╭─ SUPPLIED PASSAGE

Lauretta WILLIAMSON and William F. Williamson, Respondents.No. B-3487. Supreme Court of Texas.
January 17, 1973. Rehearing Denied February 21, 1973. *559 Thorne, Thorne & Robertson, Inc., Michael A. Robertson, Grand Prairie, for petitioner.
Mayer & Mayer, R. Lewis Nicholson, Dallas, for respondents.
REAVLEY, Justice.
The primary question here is whether a provision in an Illinois adoption decree regarding visitation rights of the natural father is entitled to any effect before the courts of this State. The lower courts have regarded the visitation provision as being no more than a private agreement, and it has been held that the Illinois court terminated all parental rights of the natural father without decreeing that he was to be allowed to visit the child. Tex.Civ. App., 482 S.W.2d 665. We construe the Illinois judgment to decree visitation for the natural father, and we remand the case to *560 the trial court to determine the matter of visitation as a question of the welfare of the child under present circumstances.

╰─

=== REQUIRED ACTIONS ===
A – Check each statement against the court opinion and mark it yes or no, quoting the words that settle it: (i) the case was heard by the Supreme Court of Texas; (ii) the lower courts treated the visitation provision as a binding court order; (iii) this court reads the Illinois judgment as granting visitation to the natural father.
B – According to the court opinion, on what date was rehearing denied?
C – Carry the court opinion forward from its last sentence.
The records that come next have no connection to the court opinion.

╭─ PROVIDED INFORMATION

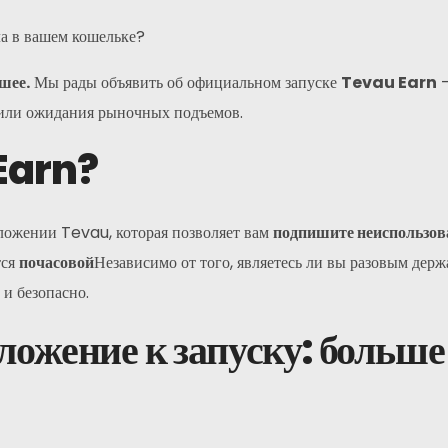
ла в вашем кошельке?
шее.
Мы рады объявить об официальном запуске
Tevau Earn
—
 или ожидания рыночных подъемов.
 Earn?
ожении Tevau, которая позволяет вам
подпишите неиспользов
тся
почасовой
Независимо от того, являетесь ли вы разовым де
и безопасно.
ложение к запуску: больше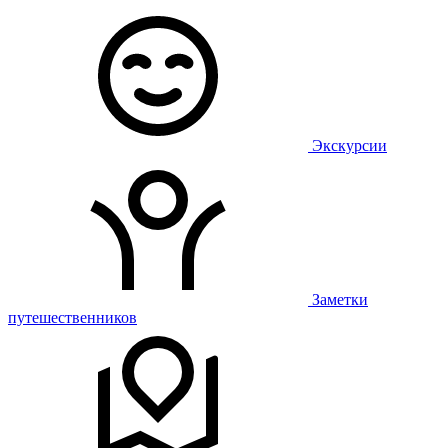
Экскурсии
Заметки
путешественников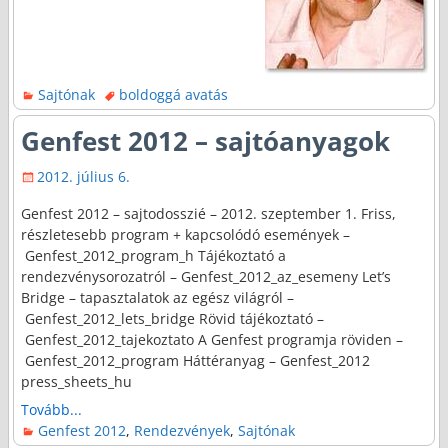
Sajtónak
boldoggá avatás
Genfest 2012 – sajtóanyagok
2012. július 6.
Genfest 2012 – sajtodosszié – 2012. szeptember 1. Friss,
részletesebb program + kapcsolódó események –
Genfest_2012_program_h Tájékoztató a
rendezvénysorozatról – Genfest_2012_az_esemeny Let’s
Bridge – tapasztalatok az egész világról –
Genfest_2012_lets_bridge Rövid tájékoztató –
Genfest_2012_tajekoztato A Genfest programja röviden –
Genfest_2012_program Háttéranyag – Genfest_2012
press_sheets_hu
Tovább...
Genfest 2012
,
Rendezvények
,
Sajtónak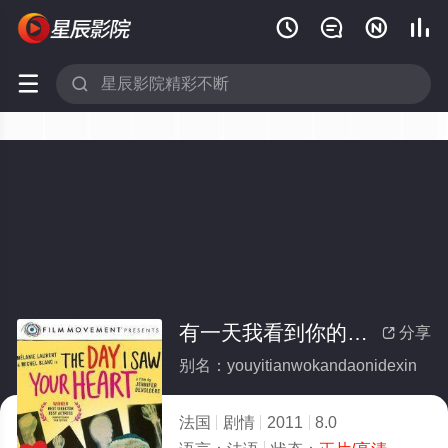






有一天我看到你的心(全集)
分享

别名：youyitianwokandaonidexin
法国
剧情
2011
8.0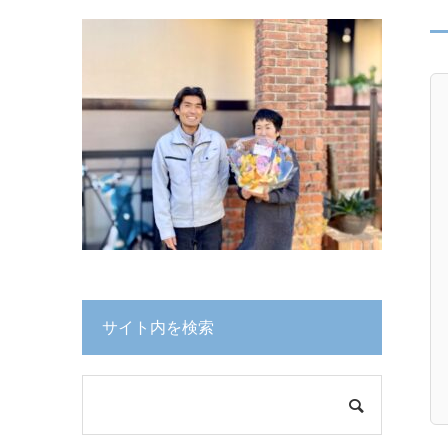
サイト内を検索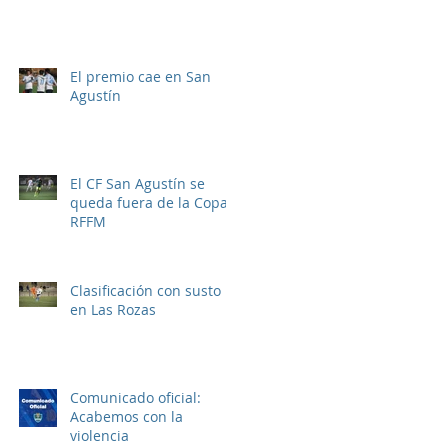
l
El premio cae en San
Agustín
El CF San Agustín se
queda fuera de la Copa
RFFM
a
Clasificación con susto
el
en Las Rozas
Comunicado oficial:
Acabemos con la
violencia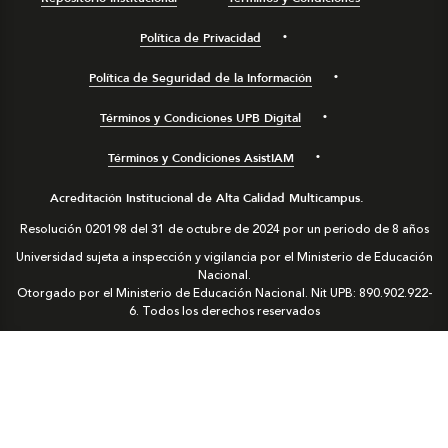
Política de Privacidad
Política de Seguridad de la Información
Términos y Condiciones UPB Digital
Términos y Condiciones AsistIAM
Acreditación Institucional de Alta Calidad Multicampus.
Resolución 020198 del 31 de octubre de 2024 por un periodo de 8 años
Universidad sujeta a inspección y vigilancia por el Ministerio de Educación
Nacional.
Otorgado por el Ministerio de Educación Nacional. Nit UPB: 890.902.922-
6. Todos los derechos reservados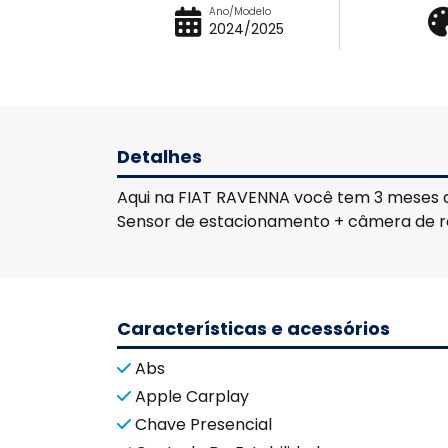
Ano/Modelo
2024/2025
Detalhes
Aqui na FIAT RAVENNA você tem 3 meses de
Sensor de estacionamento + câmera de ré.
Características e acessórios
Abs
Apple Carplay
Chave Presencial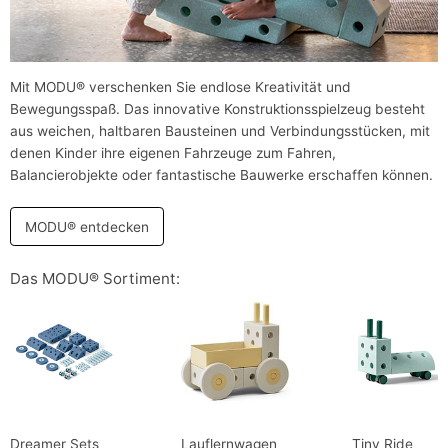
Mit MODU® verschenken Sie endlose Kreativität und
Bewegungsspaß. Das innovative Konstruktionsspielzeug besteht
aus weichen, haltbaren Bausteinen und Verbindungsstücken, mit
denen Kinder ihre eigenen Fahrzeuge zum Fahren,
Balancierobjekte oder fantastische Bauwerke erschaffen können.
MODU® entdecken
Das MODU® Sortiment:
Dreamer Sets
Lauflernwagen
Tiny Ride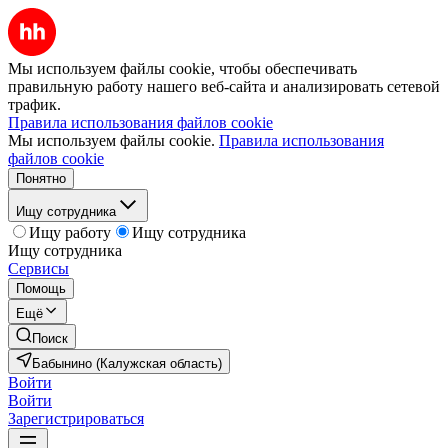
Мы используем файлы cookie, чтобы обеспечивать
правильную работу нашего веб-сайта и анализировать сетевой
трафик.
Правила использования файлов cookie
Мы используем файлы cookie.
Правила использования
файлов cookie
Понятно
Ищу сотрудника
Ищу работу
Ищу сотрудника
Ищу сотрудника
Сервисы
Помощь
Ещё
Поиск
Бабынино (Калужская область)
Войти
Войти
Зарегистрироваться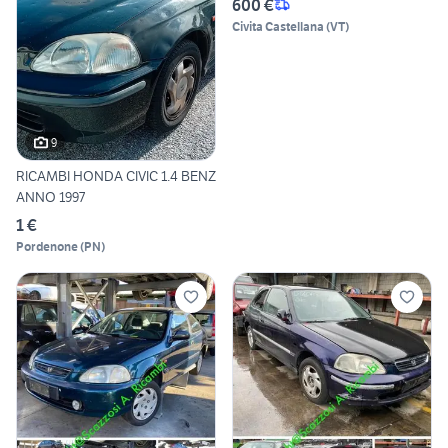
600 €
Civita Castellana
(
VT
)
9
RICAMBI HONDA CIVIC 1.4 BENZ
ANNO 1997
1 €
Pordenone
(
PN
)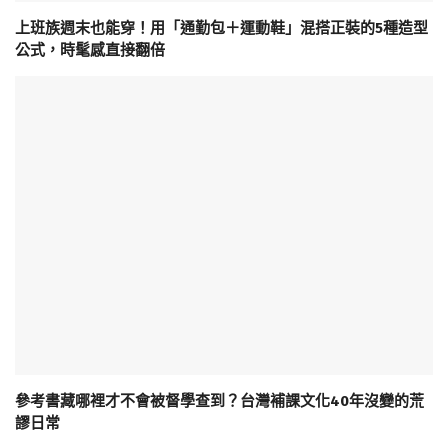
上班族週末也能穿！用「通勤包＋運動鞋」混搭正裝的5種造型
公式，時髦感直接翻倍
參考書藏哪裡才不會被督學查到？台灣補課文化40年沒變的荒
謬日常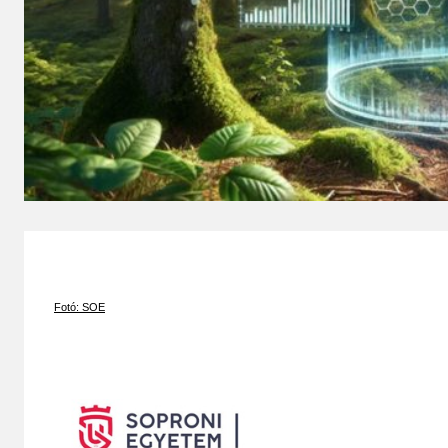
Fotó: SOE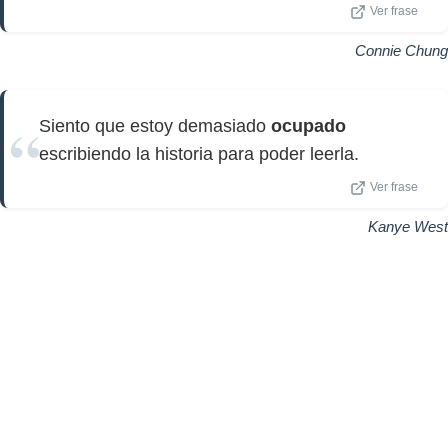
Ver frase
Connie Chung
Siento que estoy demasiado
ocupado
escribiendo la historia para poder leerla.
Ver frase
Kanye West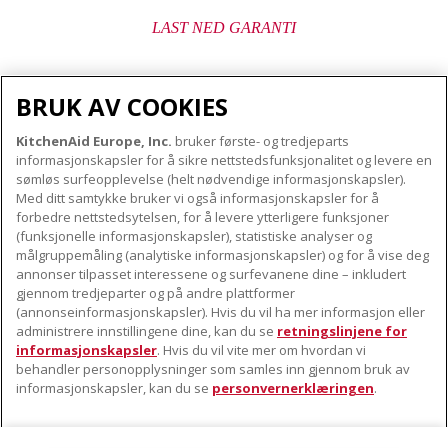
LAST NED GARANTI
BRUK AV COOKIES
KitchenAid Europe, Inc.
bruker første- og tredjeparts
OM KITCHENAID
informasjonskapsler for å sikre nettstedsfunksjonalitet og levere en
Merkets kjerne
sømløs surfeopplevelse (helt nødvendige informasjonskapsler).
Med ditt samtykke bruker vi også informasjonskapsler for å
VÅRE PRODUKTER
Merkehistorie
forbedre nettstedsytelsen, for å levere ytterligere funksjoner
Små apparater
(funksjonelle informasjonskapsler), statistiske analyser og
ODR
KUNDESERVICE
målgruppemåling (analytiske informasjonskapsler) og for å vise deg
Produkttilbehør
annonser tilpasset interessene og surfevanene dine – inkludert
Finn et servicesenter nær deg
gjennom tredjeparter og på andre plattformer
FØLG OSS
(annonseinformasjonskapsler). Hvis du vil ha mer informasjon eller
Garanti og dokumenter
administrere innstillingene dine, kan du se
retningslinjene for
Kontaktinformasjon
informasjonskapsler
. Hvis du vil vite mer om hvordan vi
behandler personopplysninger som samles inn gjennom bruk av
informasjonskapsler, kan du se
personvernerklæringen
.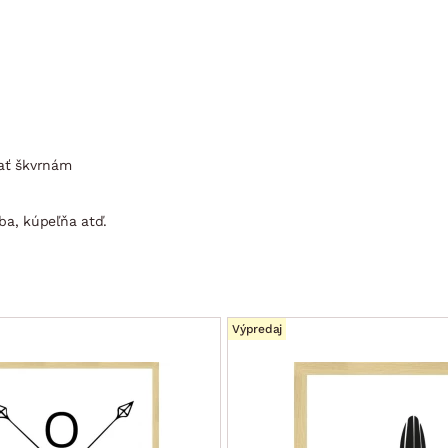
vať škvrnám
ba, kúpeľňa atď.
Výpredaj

╰─

=== RESPONSE LIST ===
A –
(i) Yes: "Supreme Court of Texas."
(ii) No: "The lower courts have regarded the visitation provision as being no more than a private agreement"
(iii) Yes: "We construe the Illinois judgment to decree visitation for the natural father"

B – February 21, 1973.

C –
When Lauretta and Ronald Rodgers were divorced in Lubbock County, Texas, in 1965, the custody of their minor son, Scott, was given to the mother, Lauretta. She then married William F. Williamson and moved to Illinois, and in 1969 they sought to adopt Scott by petition filed in the Circuit Court of Cook County. Ronald Rodgers was notified by mail of the petition and went to Chicago to employ counsel to act and appear on his behalf. Before the court acted on the petition for adoption, Rodgers and the Williamsons, each represented by counsel, entered into an agreement whereby Rodgers agreed to consent to the adoption and the Williamsons agreed to allow Rodgers to visit his son at designated times.
The Illinois court granted the adoption on August 7, 1969 by a decree which specifically incorporated a stipulation of the parties which set out the times and terms of Rodgers' visitation with Scott.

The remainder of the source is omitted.